I bought and installed wrong resistors to places of R120, R118 and R96. It says 0ohm33 and I didnt really know what that ment, and I remembered when I was shopping that it was 33ohm0 and thought it to be a some kind of misspelling and because there was other 330ohm resistors I bought ones to these places.... After realising I changed the old ones back, and got hiss that gets louder-->growling (capacitors loading?) I know theres another thread on this, but it didnt answer my question... I just wanna know if the bigger if resistors might have caused some damage? (current going in the wrong way??) :cannotbe:
I readed the another thread and it sayed that the problem is in the power amp if turning the volume knob has no effect... and it doesnt.
I can`t get it figured out which component could have failed, and how to test all (transistors and op`s?)
I also changed all the pots, some capacitors, one is bit bigger than the original (C59, org=33uF and new =47uF...solen fast capacitor volts tested from the cap =400+v) and resistors, I inform here only the components that I know are bit wrong size, I know the other comps are correct, do these have any effect to other components?
I know people say that I started the repairing wrong and " you shouldnt change healthy components" but I just started to get in to these amps, and all that I learn comes from practice not from books.
I also wanted to change some parts to better components, not just to fix the amp, but like I sayed I messed it up.
I get the hiss and growl but my guitar doesn`t play at all from the amp. Please help, I`m pretty screwd with this amp
I attached one of the amp drawings, the power amp part, but if you can`t get it its: pc0689p.pdf and the other part is the same but without p-letter. They can be easily found in the net.

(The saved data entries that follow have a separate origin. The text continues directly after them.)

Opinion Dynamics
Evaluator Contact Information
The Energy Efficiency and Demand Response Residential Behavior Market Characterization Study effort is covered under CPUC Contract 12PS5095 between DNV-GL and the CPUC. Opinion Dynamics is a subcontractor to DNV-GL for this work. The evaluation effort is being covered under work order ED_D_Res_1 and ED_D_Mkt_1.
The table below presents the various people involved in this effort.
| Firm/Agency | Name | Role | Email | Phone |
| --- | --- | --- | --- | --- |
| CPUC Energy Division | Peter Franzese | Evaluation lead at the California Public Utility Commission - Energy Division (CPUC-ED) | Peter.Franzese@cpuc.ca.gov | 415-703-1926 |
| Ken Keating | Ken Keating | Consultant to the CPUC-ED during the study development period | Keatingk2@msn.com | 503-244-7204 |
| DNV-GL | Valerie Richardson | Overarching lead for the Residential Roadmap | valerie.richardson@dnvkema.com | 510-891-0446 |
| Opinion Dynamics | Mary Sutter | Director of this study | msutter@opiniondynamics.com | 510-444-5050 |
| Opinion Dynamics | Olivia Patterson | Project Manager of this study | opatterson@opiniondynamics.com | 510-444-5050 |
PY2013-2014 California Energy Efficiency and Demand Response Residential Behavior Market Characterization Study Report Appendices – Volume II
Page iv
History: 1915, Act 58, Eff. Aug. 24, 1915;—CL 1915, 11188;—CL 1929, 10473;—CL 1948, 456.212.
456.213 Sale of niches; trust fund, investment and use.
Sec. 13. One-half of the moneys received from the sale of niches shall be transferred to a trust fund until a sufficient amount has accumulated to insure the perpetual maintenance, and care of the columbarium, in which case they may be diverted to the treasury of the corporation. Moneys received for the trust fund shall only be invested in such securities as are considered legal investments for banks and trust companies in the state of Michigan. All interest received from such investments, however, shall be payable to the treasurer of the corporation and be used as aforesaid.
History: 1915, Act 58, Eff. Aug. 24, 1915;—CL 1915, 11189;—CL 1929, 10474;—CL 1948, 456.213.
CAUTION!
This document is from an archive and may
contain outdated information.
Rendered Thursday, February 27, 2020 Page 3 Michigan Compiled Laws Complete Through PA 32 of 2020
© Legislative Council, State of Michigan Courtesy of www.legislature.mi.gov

Hi mate, just reading your thread. Your resistors aren't would cause your current to flow in the worn way, that is diodes. They restrict the amount of voltage getting through, they dissipate it in heat... Say you have a 3.2V LED on a 24V circuit you need to lose 21.8V so you don't blow the LED. So you'd use a resistor to drop the voltage, you'd use Ohm's law to workout the size of the resistor needed to drop 21.8v normally a 2k2 (2200ohm resistor).

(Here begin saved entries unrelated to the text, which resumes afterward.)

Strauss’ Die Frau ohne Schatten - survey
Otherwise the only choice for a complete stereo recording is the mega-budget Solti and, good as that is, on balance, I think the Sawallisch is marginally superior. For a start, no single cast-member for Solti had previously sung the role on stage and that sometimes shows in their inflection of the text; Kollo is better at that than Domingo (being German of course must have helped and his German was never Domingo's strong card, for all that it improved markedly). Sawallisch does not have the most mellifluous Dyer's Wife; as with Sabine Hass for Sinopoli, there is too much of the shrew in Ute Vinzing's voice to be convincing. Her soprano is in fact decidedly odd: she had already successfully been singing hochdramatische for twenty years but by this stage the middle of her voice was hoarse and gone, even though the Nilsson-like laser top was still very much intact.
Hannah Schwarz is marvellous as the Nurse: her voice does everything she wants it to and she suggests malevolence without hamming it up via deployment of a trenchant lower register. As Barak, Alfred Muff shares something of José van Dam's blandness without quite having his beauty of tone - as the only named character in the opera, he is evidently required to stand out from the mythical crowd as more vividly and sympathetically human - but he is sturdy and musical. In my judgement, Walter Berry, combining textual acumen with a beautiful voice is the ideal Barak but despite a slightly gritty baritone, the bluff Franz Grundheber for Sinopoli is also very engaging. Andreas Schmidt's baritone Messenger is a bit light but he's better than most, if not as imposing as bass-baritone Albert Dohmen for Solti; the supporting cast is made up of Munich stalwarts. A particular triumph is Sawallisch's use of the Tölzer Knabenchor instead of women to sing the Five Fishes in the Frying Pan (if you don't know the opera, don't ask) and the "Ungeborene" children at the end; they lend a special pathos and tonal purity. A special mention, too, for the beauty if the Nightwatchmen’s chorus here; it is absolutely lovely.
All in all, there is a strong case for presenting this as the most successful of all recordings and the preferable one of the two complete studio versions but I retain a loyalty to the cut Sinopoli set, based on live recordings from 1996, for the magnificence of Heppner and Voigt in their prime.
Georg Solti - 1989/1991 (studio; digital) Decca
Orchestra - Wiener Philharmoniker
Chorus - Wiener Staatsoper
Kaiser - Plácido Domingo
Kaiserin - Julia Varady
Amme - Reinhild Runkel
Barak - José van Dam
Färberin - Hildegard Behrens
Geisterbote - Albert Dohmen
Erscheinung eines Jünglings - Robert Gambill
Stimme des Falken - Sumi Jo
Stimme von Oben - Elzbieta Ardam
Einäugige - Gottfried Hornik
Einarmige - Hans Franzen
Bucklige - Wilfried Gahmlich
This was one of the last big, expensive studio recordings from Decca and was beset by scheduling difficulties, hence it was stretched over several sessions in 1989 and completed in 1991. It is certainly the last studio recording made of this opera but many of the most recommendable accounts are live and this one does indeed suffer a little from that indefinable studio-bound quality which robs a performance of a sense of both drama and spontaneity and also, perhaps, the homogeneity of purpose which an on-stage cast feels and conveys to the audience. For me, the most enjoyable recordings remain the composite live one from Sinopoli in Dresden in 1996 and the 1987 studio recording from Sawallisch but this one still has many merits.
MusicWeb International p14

So that said, your resistors aren't responisble for the direction, however you said you weren't sure of the size this coukd have caused two problems.... excessive voltage drop which would mean not enough voltage getting to the device requiring it or not enough voltage drop causing too much voltage to reach the device and for a prolonged period damaging (more often than not irrepairable)

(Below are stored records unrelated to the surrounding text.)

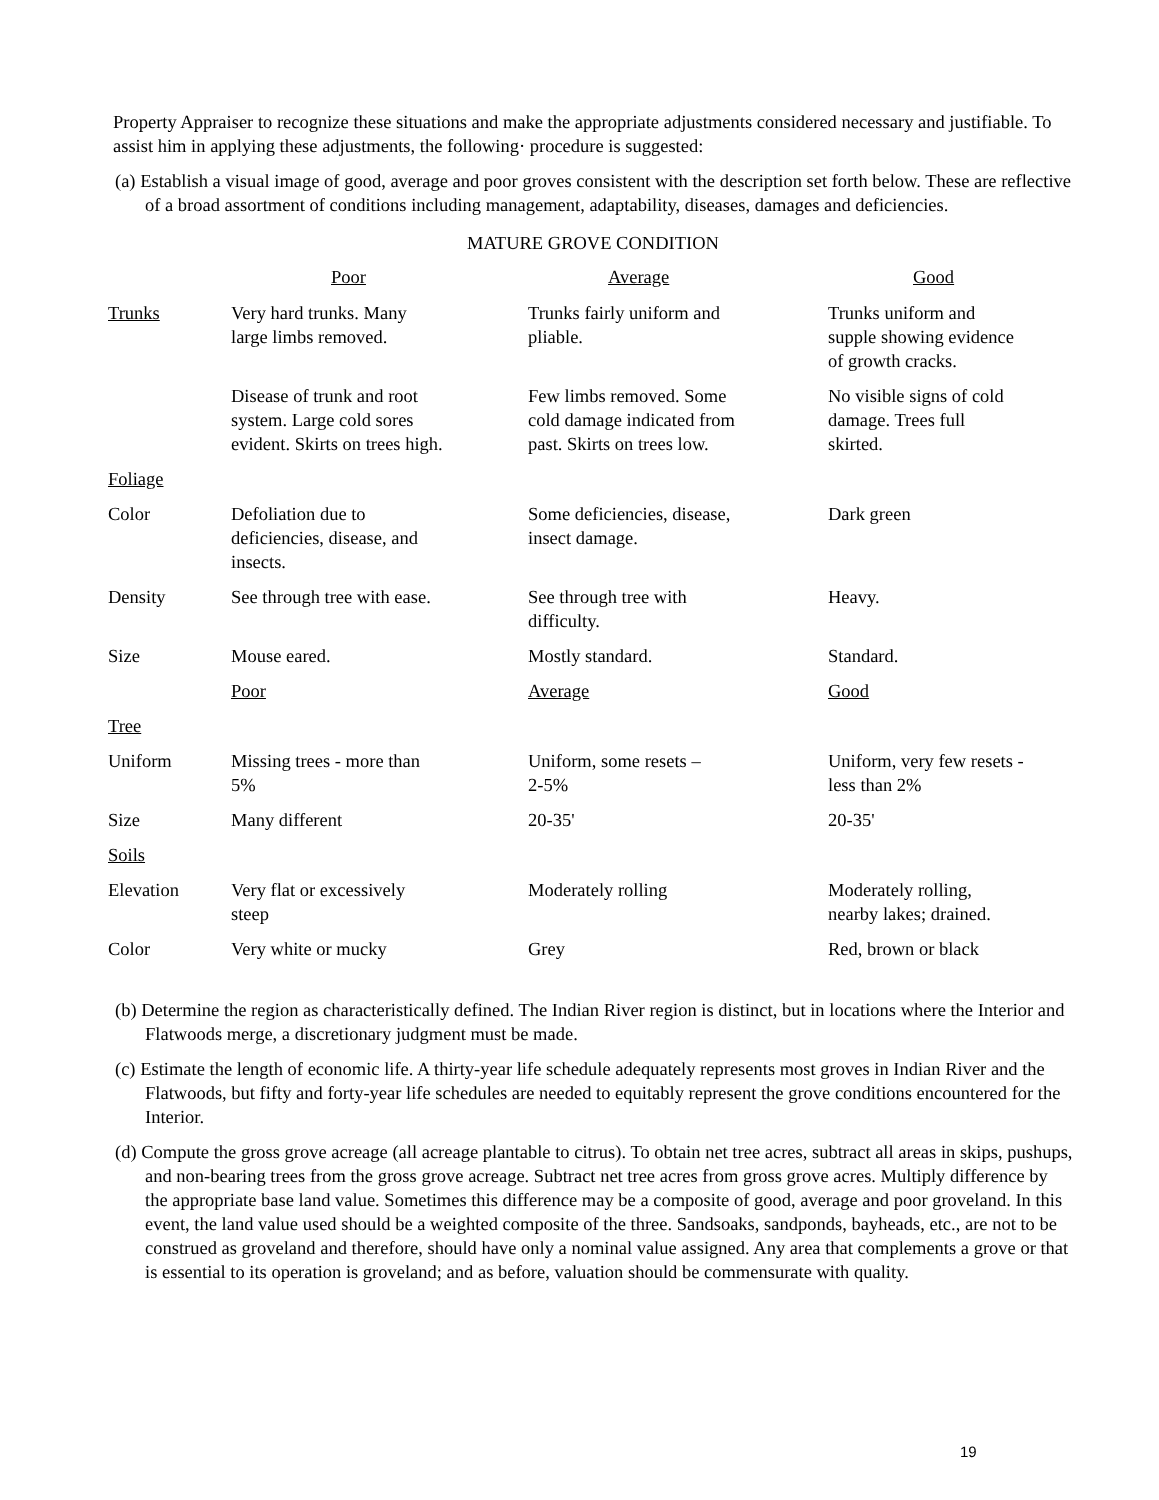Property Appraiser to recognize these situations and make the appropriate adjustments considered necessary and justifiable. To assist him in applying these adjustments, the following· procedure is suggested:
(a) Establish a visual image of good, average and poor groves consistent with the description set forth below. These are reflective of a broad assortment of conditions including management, adaptability, diseases, damages and deficiencies.
MATURE GROVE CONDITION
| | Poor | Average | Good |
| --- | --- | --- | --- |
| Trunks | Very hard trunks. Many large limbs removed. | Trunks fairly uniform and pliable. | Trunks uniform and supple showing evidence of growth cracks. |
| | Disease of trunk and root system. Large cold sores evident. Skirts on trees high. | Few limbs removed. Some cold damage indicated from past. Skirts on trees low. | No visible signs of cold damage. Trees full skirted. |
| Foliage | | | |
| Color | Defoliation due to deficiencies, disease, and insects. | Some deficiencies, disease, insect damage. | Dark green |
| Density | See through tree with ease. | See through tree with difficulty. | Heavy. |
| Size | Mouse eared. | Mostly standard. | Standard. |
| | Poor | Average | Good |
| Tree | | | |
| Uniform | Missing trees - more than 5% | Uniform, some resets – 2-5% | Uniform, very few resets - less than 2% |
| Size | Many different | 20-35' | 20-35' |
| Soils | | | |
| Elevation | Very flat or excessively steep | Moderately rolling | Moderately rolling, nearby lakes; drained. |
| Color | Very white or mucky | Grey | Red, brown or black |
(b) Determine the region as characteristically defined. The Indian River region is distinct, but in locations where the Interior and Flatwoods merge, a discretionary judgment must be made.
(c) Estimate the length of economic life. A thirty-year life schedule adequately represents most groves in Indian River and the Flatwoods, but fifty and forty-year life schedules are needed to equitably represent the grove conditions encountered for the Interior.
(d) Compute the gross grove acreage (all acreage plantable to citrus). To obtain net tree acres, subtract all areas in skips, pushups, and non-bearing trees from the gross grove acreage. Subtract net tree acres from gross grove acres. Multiply difference by the appropriate base land value. Sometimes this difference may be a composite of good, average and poor groveland. In this event, the land value used should be a weighted composite of the three. Sandsoaks, sandponds, bayheads, etc., are not to be construed as groveland and therefore, should have only a nominal value assigned. Any area that complements a grove or that is essential to its operation is groveland; and as before, valuation should be commensurate with quality.
19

Not to be too harsh, but if you can not learn from a book how can you learn in front of a monitor (after all, these are words also)? Could you have blown components in your amp? Sure thing. You changed other components but will not say which? How would anyone be able to help without knowing all the changes you made?
I am sorry to say but you are out of your league here. Best to go take the amp to a tech and start with learning the basics of electronics before you go improving amps.
Well, since he posted this three years ago, one would hope it had been resolved one way or another by now.